More than I want to carry most of the time. On thought has occurred to me after near misses with a mojo, has anyone had a bird collide with the thing? I can see a duck flying into it or a falling bird getting drilled. Cloud of feathers and plastic flying everywhere! Expensive, but quite amusing I would imagine.


----------



## Nick Roehl (Mar 7, 2002)

kingcanada said:


> More than I want to carry most of the time. On thought has occurred to me after near misses with a mojo, has anyone had a bird collide with the thing? I can see a duck flying into it or a falling bird getting drilled. Cloud of feathers and plastic flying everywhere! Expensive, but quite amusing I would imagine.

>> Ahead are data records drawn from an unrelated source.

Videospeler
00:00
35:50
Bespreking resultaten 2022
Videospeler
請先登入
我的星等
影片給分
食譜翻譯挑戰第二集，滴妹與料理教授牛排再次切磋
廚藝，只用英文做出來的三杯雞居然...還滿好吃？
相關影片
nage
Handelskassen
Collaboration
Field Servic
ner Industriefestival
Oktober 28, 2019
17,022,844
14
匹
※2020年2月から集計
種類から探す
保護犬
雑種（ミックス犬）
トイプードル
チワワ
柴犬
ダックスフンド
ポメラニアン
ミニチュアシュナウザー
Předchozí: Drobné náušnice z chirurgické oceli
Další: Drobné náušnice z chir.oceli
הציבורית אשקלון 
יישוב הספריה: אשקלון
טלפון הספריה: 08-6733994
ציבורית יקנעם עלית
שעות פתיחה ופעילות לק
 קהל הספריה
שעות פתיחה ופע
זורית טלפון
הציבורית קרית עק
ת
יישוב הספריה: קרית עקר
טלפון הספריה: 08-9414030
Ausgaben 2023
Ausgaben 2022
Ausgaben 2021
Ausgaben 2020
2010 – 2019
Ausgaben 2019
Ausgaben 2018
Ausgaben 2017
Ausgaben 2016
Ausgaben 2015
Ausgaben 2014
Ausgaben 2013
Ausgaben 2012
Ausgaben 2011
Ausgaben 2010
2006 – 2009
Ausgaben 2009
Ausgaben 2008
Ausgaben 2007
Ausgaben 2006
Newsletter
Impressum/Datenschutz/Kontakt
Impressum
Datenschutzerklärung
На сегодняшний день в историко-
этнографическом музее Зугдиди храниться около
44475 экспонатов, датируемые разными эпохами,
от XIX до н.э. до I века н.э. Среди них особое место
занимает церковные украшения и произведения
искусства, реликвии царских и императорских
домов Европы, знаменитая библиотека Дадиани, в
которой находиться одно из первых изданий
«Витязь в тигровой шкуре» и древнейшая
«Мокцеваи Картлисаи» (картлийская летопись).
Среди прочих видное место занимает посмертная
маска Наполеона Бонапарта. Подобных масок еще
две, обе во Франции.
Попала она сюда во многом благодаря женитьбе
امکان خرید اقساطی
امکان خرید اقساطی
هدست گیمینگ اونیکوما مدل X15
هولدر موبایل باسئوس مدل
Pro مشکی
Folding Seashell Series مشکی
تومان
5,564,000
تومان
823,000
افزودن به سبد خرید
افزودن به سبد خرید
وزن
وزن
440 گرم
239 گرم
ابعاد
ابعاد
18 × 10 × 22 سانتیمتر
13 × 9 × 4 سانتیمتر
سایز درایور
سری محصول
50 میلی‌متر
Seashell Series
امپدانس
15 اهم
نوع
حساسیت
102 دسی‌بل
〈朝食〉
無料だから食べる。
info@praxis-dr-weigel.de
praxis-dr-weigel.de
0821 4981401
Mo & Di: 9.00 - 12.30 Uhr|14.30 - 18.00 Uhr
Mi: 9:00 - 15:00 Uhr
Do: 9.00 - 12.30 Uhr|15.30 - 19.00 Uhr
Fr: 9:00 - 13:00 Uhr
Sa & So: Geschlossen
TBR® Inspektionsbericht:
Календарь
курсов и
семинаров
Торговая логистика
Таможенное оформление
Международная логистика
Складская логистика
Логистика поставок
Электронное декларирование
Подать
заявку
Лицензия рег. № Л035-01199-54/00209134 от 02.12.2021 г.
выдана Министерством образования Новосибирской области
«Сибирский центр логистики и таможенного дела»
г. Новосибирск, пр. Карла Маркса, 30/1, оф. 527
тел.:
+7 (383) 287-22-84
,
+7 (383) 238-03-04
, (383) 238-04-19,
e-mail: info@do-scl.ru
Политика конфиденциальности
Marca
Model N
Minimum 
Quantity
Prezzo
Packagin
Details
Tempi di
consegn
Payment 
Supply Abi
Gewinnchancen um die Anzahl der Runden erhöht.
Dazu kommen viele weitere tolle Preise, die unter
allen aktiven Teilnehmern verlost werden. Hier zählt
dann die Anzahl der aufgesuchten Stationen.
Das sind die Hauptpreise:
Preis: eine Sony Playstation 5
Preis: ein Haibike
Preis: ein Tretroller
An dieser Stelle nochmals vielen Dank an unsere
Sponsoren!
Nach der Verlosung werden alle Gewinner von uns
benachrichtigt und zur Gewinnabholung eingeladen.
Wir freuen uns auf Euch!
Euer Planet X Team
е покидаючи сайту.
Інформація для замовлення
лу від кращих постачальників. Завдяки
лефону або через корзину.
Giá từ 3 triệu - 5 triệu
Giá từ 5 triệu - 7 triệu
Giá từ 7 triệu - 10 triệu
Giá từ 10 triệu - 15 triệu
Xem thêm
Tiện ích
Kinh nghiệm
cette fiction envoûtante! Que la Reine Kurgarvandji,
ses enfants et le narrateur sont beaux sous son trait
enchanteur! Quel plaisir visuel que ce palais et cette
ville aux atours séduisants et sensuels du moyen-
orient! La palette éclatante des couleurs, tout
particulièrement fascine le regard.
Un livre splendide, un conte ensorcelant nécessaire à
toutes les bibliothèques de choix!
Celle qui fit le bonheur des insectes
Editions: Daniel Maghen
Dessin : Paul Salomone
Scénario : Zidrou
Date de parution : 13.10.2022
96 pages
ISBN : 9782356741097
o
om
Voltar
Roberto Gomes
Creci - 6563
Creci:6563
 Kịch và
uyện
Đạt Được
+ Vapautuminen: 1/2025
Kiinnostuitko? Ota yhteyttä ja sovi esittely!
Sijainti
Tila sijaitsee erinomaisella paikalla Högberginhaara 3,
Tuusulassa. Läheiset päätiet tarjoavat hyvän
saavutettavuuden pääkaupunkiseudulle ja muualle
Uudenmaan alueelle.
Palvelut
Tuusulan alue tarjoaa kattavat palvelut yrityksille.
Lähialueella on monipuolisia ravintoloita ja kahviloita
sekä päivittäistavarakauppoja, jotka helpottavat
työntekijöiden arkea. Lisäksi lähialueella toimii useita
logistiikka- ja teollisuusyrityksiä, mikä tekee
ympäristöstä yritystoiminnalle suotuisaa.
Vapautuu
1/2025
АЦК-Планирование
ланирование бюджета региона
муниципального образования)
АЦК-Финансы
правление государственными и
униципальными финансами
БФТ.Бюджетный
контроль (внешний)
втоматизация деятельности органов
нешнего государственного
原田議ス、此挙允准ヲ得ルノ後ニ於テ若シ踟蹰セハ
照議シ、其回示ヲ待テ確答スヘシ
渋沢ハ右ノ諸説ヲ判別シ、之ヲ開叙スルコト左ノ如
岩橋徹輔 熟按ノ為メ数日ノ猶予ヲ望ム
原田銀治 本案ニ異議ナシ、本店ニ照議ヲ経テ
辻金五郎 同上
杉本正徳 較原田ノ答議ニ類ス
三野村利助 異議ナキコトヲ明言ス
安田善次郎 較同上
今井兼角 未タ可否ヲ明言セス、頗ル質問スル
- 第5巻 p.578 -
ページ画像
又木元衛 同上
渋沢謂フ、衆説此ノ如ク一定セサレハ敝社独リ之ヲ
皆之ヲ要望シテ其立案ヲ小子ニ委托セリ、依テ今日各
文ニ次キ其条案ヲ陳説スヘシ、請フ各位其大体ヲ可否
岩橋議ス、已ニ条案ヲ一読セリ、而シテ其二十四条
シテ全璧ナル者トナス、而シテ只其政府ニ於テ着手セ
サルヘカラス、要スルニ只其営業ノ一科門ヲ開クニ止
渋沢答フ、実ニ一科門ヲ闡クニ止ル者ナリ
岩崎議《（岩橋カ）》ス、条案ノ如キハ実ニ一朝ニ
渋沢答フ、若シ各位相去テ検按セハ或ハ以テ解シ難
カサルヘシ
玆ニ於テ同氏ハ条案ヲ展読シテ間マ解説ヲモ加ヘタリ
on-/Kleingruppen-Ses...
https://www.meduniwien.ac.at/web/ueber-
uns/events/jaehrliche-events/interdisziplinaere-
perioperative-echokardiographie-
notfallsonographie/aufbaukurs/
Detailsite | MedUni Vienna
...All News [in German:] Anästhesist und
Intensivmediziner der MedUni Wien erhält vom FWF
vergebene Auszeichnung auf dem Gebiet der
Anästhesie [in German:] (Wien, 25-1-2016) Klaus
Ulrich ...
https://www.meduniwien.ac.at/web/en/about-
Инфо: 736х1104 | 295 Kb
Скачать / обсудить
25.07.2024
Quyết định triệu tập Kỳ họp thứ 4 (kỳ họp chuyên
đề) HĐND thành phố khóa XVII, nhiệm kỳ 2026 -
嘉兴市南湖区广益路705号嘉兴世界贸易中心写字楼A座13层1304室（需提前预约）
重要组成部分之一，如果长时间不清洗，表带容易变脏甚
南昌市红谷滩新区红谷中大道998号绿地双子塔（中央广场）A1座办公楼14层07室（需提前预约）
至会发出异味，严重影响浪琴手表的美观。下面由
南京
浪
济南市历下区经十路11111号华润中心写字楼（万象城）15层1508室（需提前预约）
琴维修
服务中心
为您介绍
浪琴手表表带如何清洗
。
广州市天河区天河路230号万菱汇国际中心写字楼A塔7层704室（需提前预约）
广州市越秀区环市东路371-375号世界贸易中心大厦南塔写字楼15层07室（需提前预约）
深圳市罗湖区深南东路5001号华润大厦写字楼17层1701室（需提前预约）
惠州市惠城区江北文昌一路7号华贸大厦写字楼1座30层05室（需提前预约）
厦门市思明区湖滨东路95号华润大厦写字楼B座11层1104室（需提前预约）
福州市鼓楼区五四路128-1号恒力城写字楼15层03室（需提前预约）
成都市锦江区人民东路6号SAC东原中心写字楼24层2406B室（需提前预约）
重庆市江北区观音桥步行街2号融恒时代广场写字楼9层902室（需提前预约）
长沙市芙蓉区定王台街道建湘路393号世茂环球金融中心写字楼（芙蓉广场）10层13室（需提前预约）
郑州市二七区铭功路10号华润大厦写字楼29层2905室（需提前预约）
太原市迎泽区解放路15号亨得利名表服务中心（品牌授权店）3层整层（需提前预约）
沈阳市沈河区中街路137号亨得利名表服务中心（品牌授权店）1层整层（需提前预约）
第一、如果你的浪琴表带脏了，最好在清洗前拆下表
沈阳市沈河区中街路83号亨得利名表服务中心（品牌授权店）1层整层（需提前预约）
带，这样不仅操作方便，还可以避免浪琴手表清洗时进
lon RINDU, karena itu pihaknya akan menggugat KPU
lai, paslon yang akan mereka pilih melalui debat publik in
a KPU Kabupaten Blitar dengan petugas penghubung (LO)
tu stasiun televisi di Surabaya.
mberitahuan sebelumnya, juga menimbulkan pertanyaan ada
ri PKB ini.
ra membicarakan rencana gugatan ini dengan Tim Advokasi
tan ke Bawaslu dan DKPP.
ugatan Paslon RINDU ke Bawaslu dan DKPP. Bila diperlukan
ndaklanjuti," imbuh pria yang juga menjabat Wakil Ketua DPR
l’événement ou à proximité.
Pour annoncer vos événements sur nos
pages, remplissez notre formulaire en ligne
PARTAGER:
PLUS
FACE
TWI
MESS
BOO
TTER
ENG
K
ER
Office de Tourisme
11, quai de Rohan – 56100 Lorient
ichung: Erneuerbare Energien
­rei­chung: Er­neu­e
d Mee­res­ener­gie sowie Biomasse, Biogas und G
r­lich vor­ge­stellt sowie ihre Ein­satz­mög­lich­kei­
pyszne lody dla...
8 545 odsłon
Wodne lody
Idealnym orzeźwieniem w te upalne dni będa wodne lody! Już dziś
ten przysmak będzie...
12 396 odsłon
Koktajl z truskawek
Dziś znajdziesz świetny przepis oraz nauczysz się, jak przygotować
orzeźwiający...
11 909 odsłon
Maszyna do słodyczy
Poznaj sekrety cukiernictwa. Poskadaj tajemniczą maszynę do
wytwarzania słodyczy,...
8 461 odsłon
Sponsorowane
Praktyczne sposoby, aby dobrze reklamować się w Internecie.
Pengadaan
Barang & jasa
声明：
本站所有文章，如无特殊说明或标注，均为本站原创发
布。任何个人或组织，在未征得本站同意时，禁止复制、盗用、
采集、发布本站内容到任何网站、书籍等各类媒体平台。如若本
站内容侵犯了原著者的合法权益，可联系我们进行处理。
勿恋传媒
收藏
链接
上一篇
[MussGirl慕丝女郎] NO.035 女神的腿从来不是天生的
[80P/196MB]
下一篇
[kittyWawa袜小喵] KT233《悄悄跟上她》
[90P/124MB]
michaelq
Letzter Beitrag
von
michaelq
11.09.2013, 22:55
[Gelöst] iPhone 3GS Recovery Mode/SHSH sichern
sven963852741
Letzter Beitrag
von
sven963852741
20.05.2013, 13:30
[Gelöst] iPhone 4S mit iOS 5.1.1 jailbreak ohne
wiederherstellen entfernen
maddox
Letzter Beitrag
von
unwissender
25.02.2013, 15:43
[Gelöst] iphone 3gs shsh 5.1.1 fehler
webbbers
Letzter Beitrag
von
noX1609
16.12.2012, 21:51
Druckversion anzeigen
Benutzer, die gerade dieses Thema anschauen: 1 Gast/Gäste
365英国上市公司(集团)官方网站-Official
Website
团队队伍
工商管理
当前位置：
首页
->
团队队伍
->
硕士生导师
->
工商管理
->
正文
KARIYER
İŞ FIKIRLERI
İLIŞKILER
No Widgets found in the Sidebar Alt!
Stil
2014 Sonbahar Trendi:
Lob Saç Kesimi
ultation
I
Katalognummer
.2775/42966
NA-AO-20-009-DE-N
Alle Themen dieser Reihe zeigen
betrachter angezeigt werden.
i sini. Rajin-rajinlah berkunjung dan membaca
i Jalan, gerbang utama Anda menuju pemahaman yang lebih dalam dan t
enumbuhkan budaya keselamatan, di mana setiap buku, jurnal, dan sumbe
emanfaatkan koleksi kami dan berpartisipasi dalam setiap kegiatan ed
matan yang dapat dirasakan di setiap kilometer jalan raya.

We had a Snowy Owl just smoke a Lucky Duck coming with a 50mph wind in a snow storm. It was a white flash the rod for the decoy bent way over and it shut off. Pretty funny actually.


----------



## legacylabs (Aug 7, 2010)

Zekeland said:


> If you buy a vortex from jim jones...and use winduks on it. It will work. Shorten up your arms as there is more weight then just using flyers on the poles. Jim actually supplies the pvc adapter for this with the unit. Quite a simple piece of plastic.
> Then you have a vortex for snows and ducks.....


I have been looking at ideas for a vortex, how can I contact Jim Jones or see what he has for sale? thanks


----------



## bluebird (Feb 28, 2008)

www.prairiewinddecoys.com

TO contact Jim.

I would go with the Cabelas Vortex though.


----------